● Text excerpt
-*-*-

Systematic Gaming

August 19, 2008

Memory Management: Design

Filed under: game programming, memory management — Tags: , , — systematicgaming @ 12:29 pm

We’ve reviewed the different types of memory in part one and looked at issues specific to consoles in part two. Now we’re ready to start designing our own memory manager. Lets review our requirements:

  • Our memory manager must be fast and efficient. We don’t want to waste CPU cycles or extra bytes of RAM managing memory.
  • We need to allow memory to be allocated with arbitrary alignment.
  • We need to support managing multiple physical memory heaps as well as the ability to support both internal and external heap managers.

These are the main requirements we have above and beyond the basic functionality of allocating and releasing memory.

The Allocator

As a starting point let’s create a simple interface we can use as a starting point to build our memory manager from. Lets go back to the basics of memory allocation, we have two basic operations Allocate and Free. With that we simply define an abstract interface

class IAllocator
{
public:
   IAllocator() {}
   virtual ~IAllocator() {}

   virtual void * Alloc(size_t size) = 0;
   virtual void Free(void *ptr) = 0;
};

From this simple interface we can start designing a better memory manager.

-*-*-

● Raw data
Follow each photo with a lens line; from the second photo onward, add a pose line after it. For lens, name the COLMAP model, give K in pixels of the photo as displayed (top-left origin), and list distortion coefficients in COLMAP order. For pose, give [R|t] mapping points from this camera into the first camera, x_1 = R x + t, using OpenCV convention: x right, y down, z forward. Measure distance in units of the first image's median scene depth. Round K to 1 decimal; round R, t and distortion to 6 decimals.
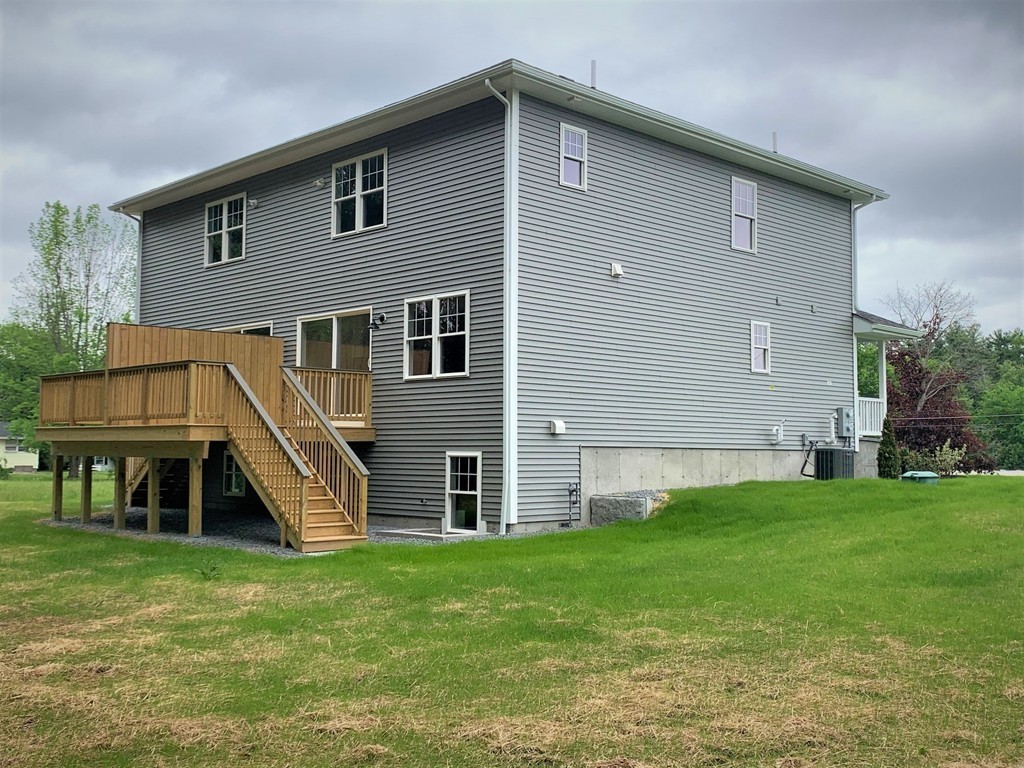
lens RADIAL K [[1080.0, 0, 511.8], [0, 1080.0, 381.1], [0, 0, 1]] dist [0.026905, 0.000000]
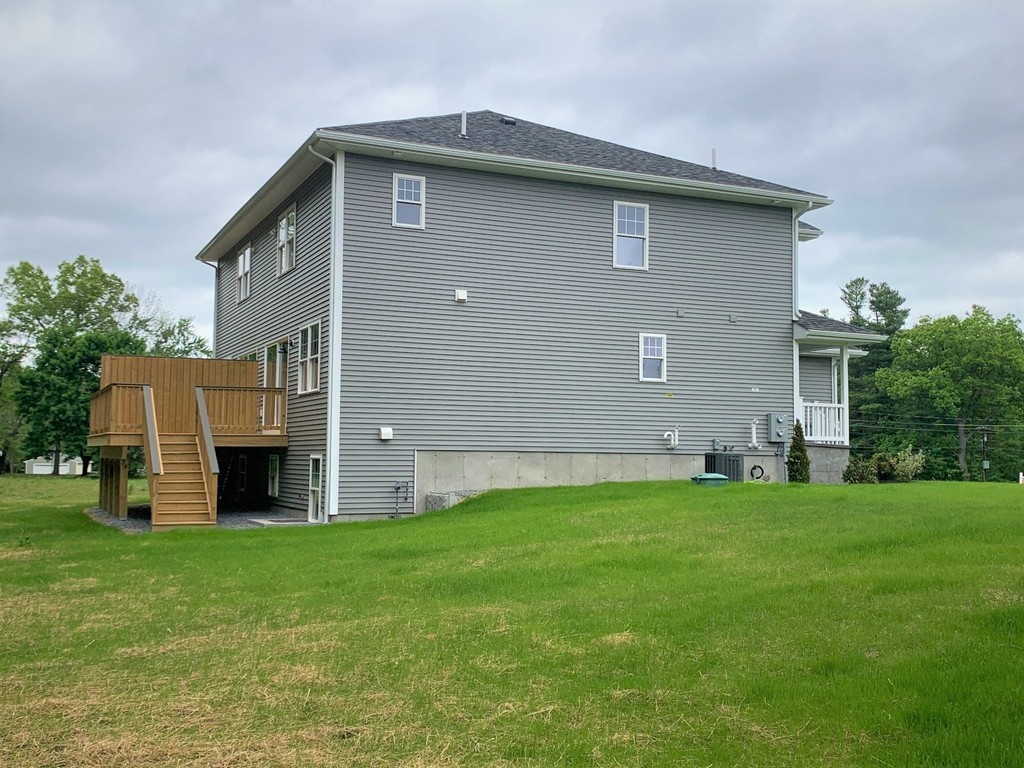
lens RADIAL K [[1080.0, 0, 512.1], [0, 1080.0, 385.0], [0, 0, 1]] dist [0.026905, 0.000000]
pose [[0.945672, -0.020715, -0.324460, 0.476981], [0.019104, 0.999784, -0.008149, 0.001677], [0.324559, 0.001508, 0.945864, -0.056496]]
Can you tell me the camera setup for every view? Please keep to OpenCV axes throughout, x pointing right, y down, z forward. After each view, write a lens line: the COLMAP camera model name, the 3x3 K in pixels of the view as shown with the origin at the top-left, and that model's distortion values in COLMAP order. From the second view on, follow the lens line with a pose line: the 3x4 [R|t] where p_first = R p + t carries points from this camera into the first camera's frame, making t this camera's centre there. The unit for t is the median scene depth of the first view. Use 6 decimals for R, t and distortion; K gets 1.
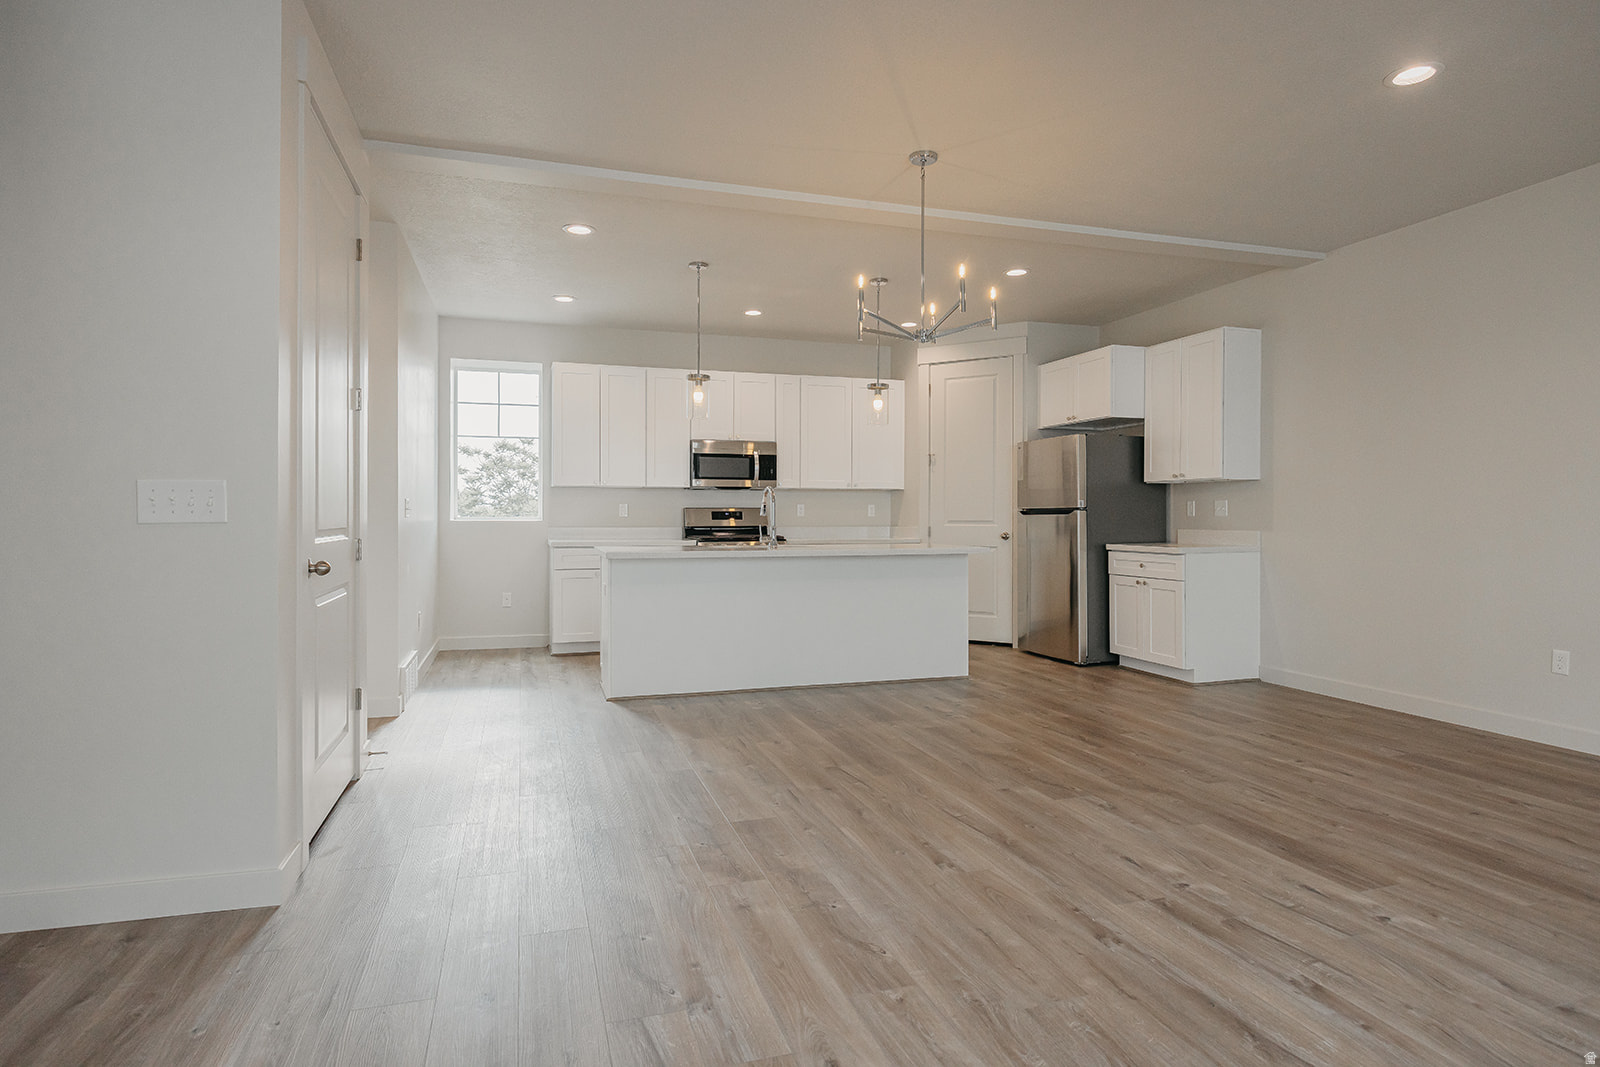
lens RADIAL K [[869.1, 0, 804.8], [0, 869.1, 531.0], [0, 0, 1]] dist [-0.001116, -0.002810]
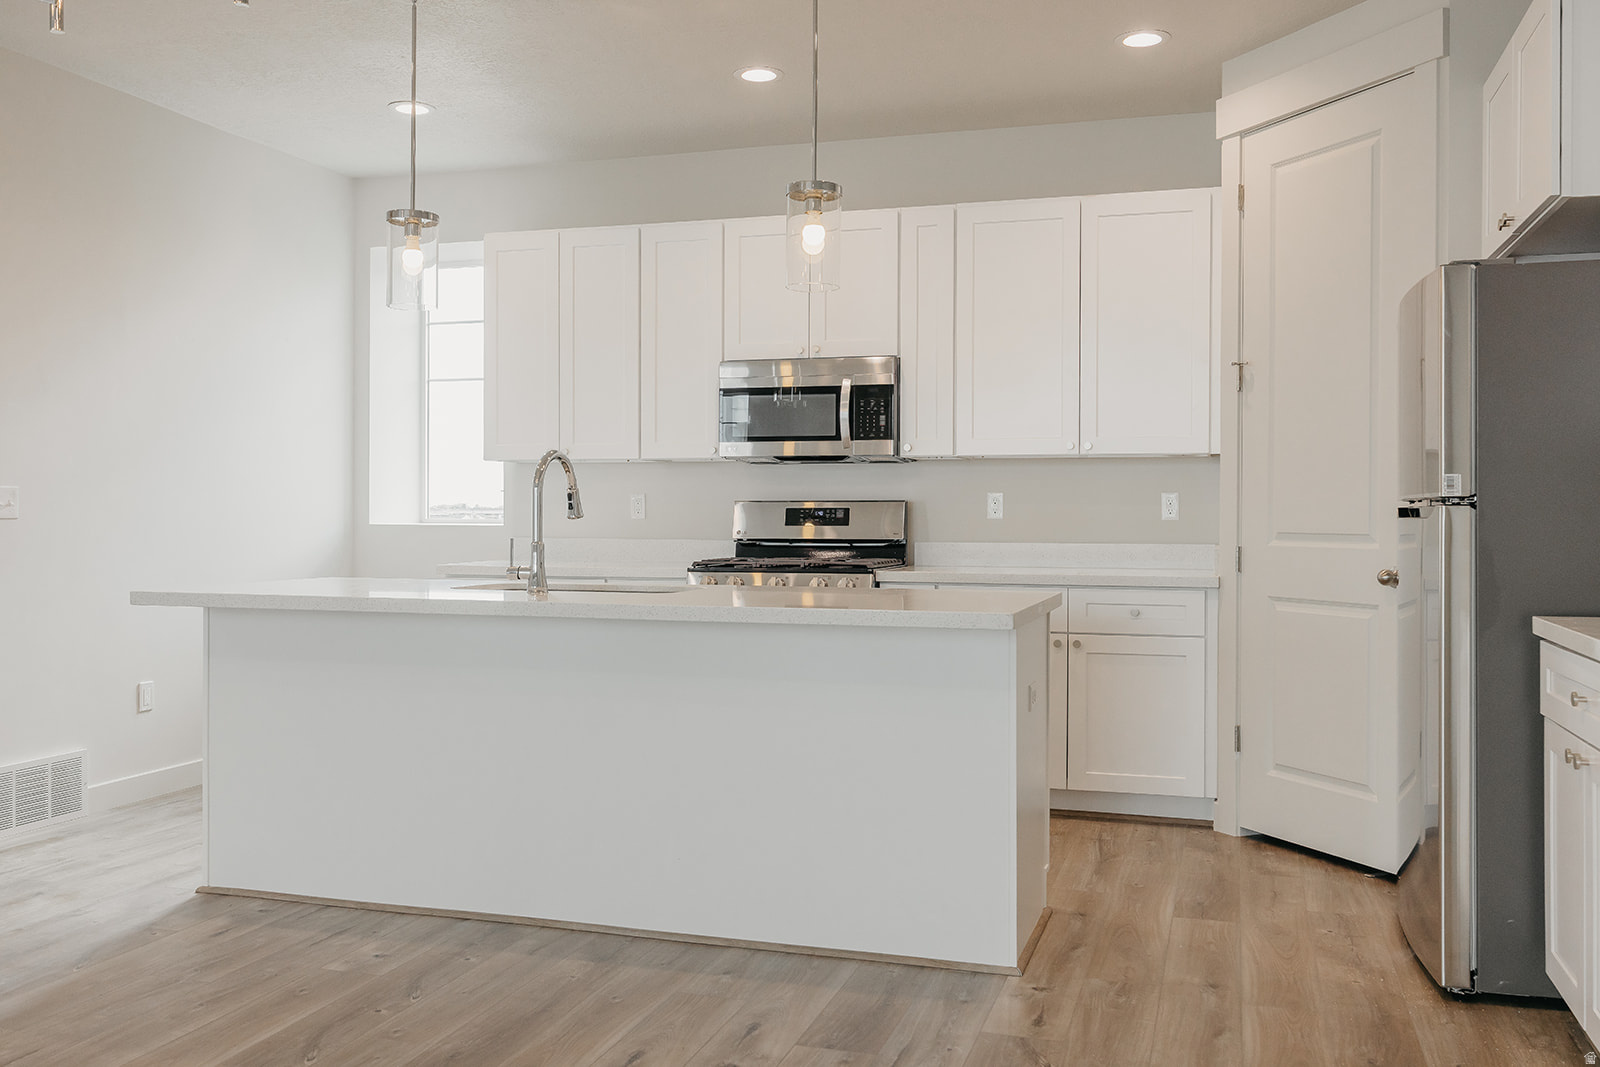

-*-*-

● Exercises to complete
1 > Answer these from the memory manager design post:
(a) On what date was it posted?
(b) What kind of alignment must allocations be allowed to have?
(c) What is the abstract interface class named?
2 > Repeat word for word the part of the memory manager design post starting at "Filed under: game" and ending at "external heap managers.".
The items have nothing to do with any of this.

● Responses in order
1 >
(a) August 19, 2008
(b) Arbitrary alignment
(c) IAllocator

2 >
Filed under: game programming, memory management — Tags: , , — systematicgaming @ 12:29 pm

We’ve reviewed the different types of memory in part one and looked at issues specific to consoles in part two. Now we’re ready to start designing our own memory manager. Lets review our requirements:

  • Our memory manager must be fast and efficient. We don’t want to waste CPU cycles or extra bytes of RAM managing memory.
  • We need to allow memory to be allocated with arbitrary alignment.
  • We need to support managing multiple physical memory heaps as well as the ability to support both internal and external heap managers.